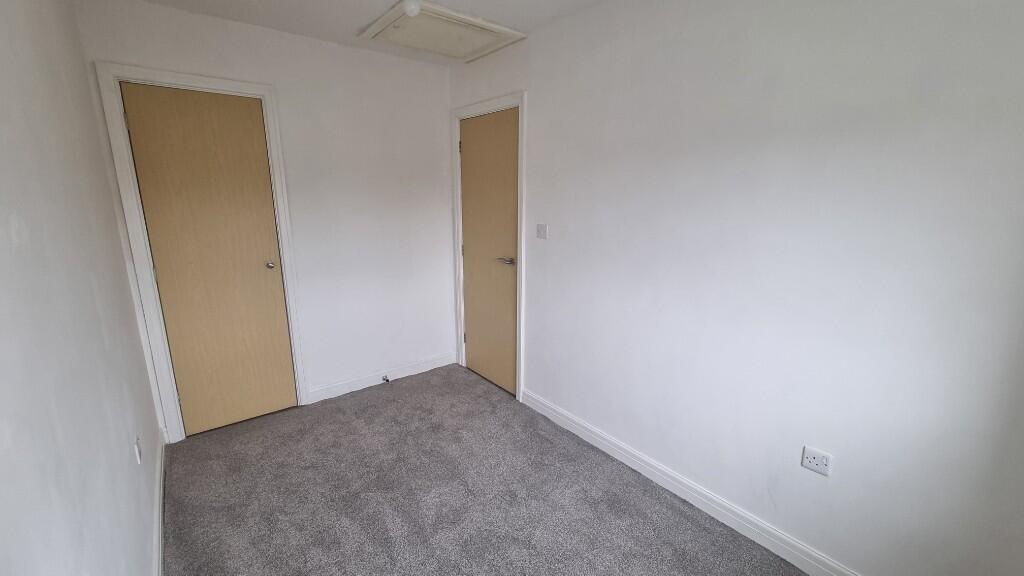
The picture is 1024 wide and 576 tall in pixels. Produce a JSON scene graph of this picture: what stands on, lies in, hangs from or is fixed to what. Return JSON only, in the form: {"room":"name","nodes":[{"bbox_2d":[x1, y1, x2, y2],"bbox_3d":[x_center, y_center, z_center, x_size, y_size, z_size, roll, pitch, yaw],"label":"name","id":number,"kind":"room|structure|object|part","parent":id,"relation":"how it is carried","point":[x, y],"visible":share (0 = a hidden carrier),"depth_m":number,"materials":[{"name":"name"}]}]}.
{"room":"bedroom","nodes":[
{"label":"bedroom","id":0,"kind":"room"},
{"bbox_2d":[0,0,164,575],"bbox_3d":[-1.028,0.094,0.714,0.130,2.463,3.737,-10,17,-39],"label":"left wall","id":1,"kind":"structure","parent":0,"point":[2,271],"depth_m":1.03,"materials":[{"name":"paint"}]},
{"bbox_2d":[133,436,142,464],"bbox_3d":[-1.539,0.664,1.583,0.011,0.100,0.068,-10,17,-39],"label":"wall socket","id":2,"kind":"object","parent":1,"relation":"attached to","point":[137,456],"visible":0.98,"depth_m":1.56,"materials":[{"name":"white plastic"}]},
{"bbox_2d":[150,427,167,575],"bbox_3d":[-0.945,1.232,0.980,0.017,0.103,3.695,-10,17,-39],"label":"baseboard","id":3,"kind":"structure","parent":1,"relation":"attached to","point":[160,551],"depth_m":1.74,"materials":[{"name":"white paint"}]},
{"bbox_2d":[71,0,453,435],"bbox_3d":[-1.346,-0.405,2.750,2.220,2.482,0.136,-10,17,-39],"label":"back wall","id":4,"kind":"structure","parent":0,"point":[441,106],"depth_m":2.74,"materials":[{"name":"white paint"}]},
{"bbox_2d":[94,61,311,441],"bbox_3d":[-1.784,-0.147,2.379,0.747,2.124,0.103,-10,17,-39],"label":"door frame","id":5,"kind":"structure","parent":4,"relation":"attached to","point":[191,79],"depth_m":2.21,"materials":[{"name":"white paint"}]},
{"bbox_2d":[119,80,298,436],"bbox_3d":[-1.785,-0.104,2.363,0.607,2.049,0.100,-10,17,-39],"label":"door","id":6,"kind":"structure","parent":5,"relation":"in","point":[282,306],"depth_m":2.34,"materials":[{"name":"brown wood"}]},
{"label":"hinge","id":7,"kind":"part","parent":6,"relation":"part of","materials":[{"name":"silver metal"}]},
{"bbox_3d":[-1.571,-0.151,2.505,0.060,0.054,0.068,-10,17,-39],"label":"doorknob","id":8,"kind":"part","parent":6,"relation":"part of","materials":[{"name":"silver metal"}]},
{"bbox_2d":[308,352,456,403],"bbox_3d":[-1.005,0.711,3.170,1.224,0.105,0.016,-10,17,-39],"label":"baseboard","id":9,"kind":"structure","parent":4,"relation":"attached to","point":[347,390],"depth_m":3.10,"materials":[{"name":"white paint"}]},
{"bbox_2d":[381,374,390,383],"bbox_3d":[-1.024,0.739,3.102,0.030,0.042,0.084,-10,17,-39],"label":"door stop","id":10,"kind":"object","parent":9,"relation":"attached to","point":[386,379],"visible":0.98,"depth_m":3.11,"materials":[{"name":"metal"}]},
{"bbox_2d":[73,0,662,63],"bbox_3d":[-0.185,-1.321,1.063,2.291,0.117,3.875,-10,17,-39],"label":"ceiling","id":11,"kind":"structure","parent":0,"point":[358,22],"depth_m":2.13,"materials":[{"name":"white paint"}]},
{"bbox_2d":[401,0,421,16],"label":"light bulb","id":12,"kind":"object","parent":11,"relation":"attached to","point":[410,8],"visible":0.99,"depth_m":1.97,"materials":[{"name":"white"}]},
{"bbox_2d":[358,1,527,62],"bbox_3d":[-0.436,-1.565,2.386,0.751,0.040,0.655,-10,17,-39],"label":"loft hatch","id":13,"kind":"object","parent":11,"relation":"in","point":[500,30],"visible":0.98,"depth_m":2.34,"materials":[{"name":"white paint"}]},
{"bbox_2d":[159,363,829,575],"bbox_3d":[-0.134,1.210,1.565,2.373,0.101,4.218,-10,17,-39],"label":"carpet floor","id":14,"kind":"structure","parent":0,"point":[658,534],"depth_m":1.93,"materials":[{"name":"grey carpet"}]},
{"bbox_2d":[451,0,1023,573],"bbox_3d":[0.659,-0.218,2.076,0.141,2.469,3.665,-10,17,-39],"label":"right wall","id":15,"kind":"structure","parent":0,"point":[560,229],"depth_m":1.48,"materials":[{"name":"white paint"}]},
{"bbox_2d":[450,91,526,401],"bbox_3d":[-0.208,-0.285,2.978,0.035,2.145,0.862,-10,17,-39],"label":"door frame","id":16,"kind":"structure","parent":15,"relation":"attached to","point":[491,105],"depth_m":2.77,"materials":[{"name":"white paint"}]},
{"bbox_2d":[459,107,519,394],"bbox_3d":[-0.193,-0.238,2.972,0.092,2.059,0.723,-10,17,-39],"label":"door","id":17,"kind":"structure","parent":16,"relation":"in","point":[473,341],"depth_m":2.95,"materials":[{"name":"wood"}]},
{"bbox_3d":[-0.044,-0.191,2.773,0.122,0.055,0.167,-10,17,-39],"label":"lever handle","id":18,"kind":"part","parent":17,"relation":"part of","materials":[{"name":"silver metal"}]},
{"bbox_2d":[536,223,547,239],"bbox_3d":[0.184,-0.361,2.472,0.016,0.102,0.101,-10,17,-39],"label":"light switch","id":19,"kind":"object","parent":15,"relation":"attached to","point":[539,227],"visible":0.98,"depth_m":2.47,"materials":[{"name":"white plastic"}]},
{"bbox_2d":[518,389,895,575],"bbox_3d":[0.908,1.027,1.902,0.016,0.106,2.630,-10,17,-39],"label":"baseboard","id":20,"kind":"structure","parent":15,"relation":"attached to","point":[667,478],"depth_m":1.87,"materials":[{"name":"white paint"}]},
{"bbox_2d":[800,445,831,476],"bbox_3d":[1.181,0.674,1.498,0.010,0.081,0.092,-10,17,-39],"label":"wall socket","id":21,"kind":"object","parent":15,"relation":"attached to","point":[811,459],"visible":0.99,"depth_m":1.50,"materials":[{"name":"white plastic"}]}
]}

+++++

### Goal of the exercise
Report the number of lines above holding "bedroom", and only that.

### Answer space
2